ResNet-18 is the backbone in our method for experiments and we resize the images to 512 × 512. The initial learning rate is 0.001, and the mini-batch size is 16. We reduced the learning rate by a factor of 10 at epoch 90 and 120 for 140 total epochs. Our optimizer is SGD, and weight decay is 0.0005. Warm-up is applied for the first epoch.

5.2 Main Results

We evaluate our EM-CenterNet on the COCO dataset and VOC dataset, and we adopt ResNet-18 as the backbone. As shown in Table 2, the AP of our detector is improved by 5.9% compared with baseline on the VOC dataset. As shown in Table 3, the AP of our detector is improved by 5.9% compared with baseline on the COCO dataset. And compared with other popular detectors, our method also has strong competitiveness with the same backbone.

Table 2. The experimental results on VOC dataset are compared with several newer detectors.
Table 3. Comparison with CenterNet and other popular object detectors on COCO test-dev.
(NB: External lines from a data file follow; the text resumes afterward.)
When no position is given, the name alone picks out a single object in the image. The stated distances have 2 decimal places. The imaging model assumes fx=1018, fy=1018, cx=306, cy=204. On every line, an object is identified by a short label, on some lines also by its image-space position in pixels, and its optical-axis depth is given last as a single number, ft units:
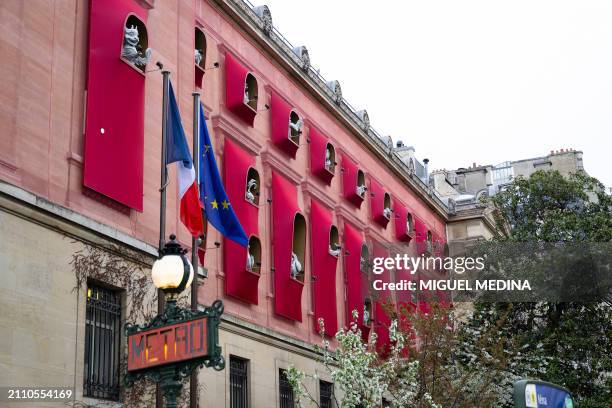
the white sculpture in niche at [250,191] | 119.34
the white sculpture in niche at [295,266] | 128.25
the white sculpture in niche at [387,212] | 164.70
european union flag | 90.99
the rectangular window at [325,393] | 131.23
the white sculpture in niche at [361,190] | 152.46
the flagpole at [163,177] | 75.82
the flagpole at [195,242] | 79.51
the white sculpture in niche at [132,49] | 95.04
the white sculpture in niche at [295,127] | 134.41
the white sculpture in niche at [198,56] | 113.19
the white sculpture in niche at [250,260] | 116.98
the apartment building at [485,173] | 235.20
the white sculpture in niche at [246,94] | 123.13
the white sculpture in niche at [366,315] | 147.95
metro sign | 48.03
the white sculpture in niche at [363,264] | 151.13
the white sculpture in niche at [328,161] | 143.65
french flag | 83.46
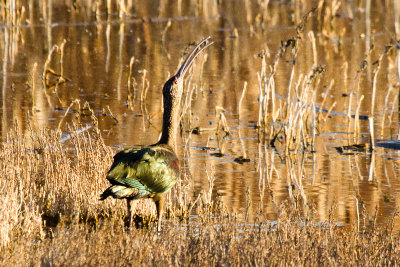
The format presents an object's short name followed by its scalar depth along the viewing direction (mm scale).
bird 14922
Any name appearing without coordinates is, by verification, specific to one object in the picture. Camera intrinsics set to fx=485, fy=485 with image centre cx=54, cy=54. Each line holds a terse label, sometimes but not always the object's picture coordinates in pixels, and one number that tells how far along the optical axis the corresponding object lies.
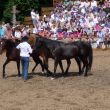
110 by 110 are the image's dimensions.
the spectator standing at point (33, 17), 31.85
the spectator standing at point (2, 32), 28.37
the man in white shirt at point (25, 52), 16.56
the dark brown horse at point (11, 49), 17.31
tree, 34.50
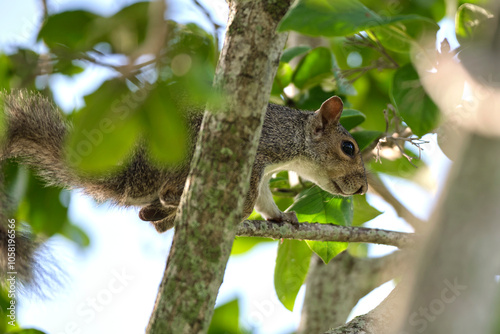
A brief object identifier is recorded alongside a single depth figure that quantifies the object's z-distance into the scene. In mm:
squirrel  5234
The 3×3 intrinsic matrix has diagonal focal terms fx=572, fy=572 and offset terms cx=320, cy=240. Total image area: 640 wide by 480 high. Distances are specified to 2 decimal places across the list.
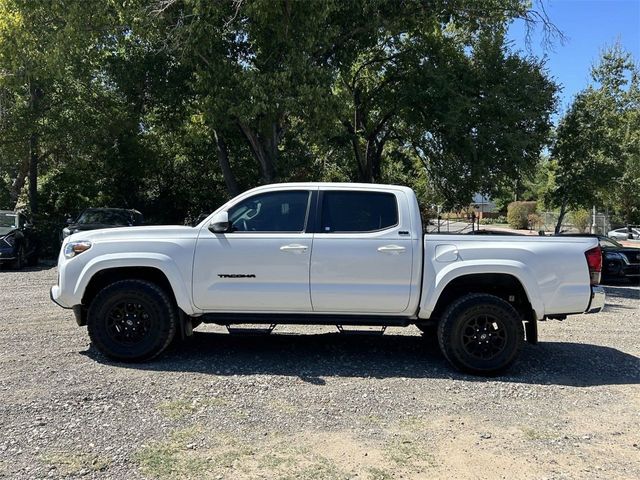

Using the same backbone resnet-18, EM-CenterNet outperforms the baseline counterpart CenterNet by 5.9% in AP. EM-CenterNet also outperforms the CenterNet with ResNet-18-DCN as its backbone.

5.3 Visualization Results

Figure 5 visualizes the detection results of CenterNet and EM-CenterNet. We can see that the detection result of our proposed method is better than the baseline. Specifically, the detection boxes of our method are more accurate and have higher classification confidence.

Fig. 5.
figure 5

Visualization of CenterNet and EM-CenterNet detection results.

5.4 Ablation Experiments

Enhanced Feature Fusion.

As shown in Table 4, we first add feature pyramid network to CenterNet, and the result of ablation experiment result show that feature fusion can significantly improve the performance of CenterNet (36.8 vs. 41.3). Then we add the semantic information transfer path to feature pyramid network. The result of ablation experiment show that the semantic information transfer path significantly enhances feature fusion (41.3 vs. 42.4). After adding semantic information transfer path, the performance of large objects is significantly improved, and the performance of medium objects and small objects is slightly increased.

Table 4. Results on the Pascal VOC dataset with ResNet-18. Starting from our baseline, we gradually add Enhanced feature fusion, Residual dilated convolution in our EM-CenterNet for ablation studies. FPN means feature pyramid network.

Residual Dilated Convolution.

Based on the enhanced feature fusion component, we further add the residual dilated convolution component. As shown in Table 4, residual dilated convolution also significantly improves the performance of baseline (41.3 vs. 48.3). Finally, EM-CenterNet achieve significant improvements (12.2 AP increase) on the baseline.

6 Conclusion

In this work, we find that fusing the low-level features of the backbone can significantly improve the performance of CenterNet. And we propose a semantic information transfer path to enhance feature fusion. In addition, to make the receptive field of our detector can cover all objects of different sizes, we propose residual dilated convolution. We conducted experiments on two challenging data sets. The performance of our proposed detector, EM-CenterNet, is significantly improved compared with the baseline. We hope that our EM-CenterNet object detector can provide insights for designing anchor-free detectors.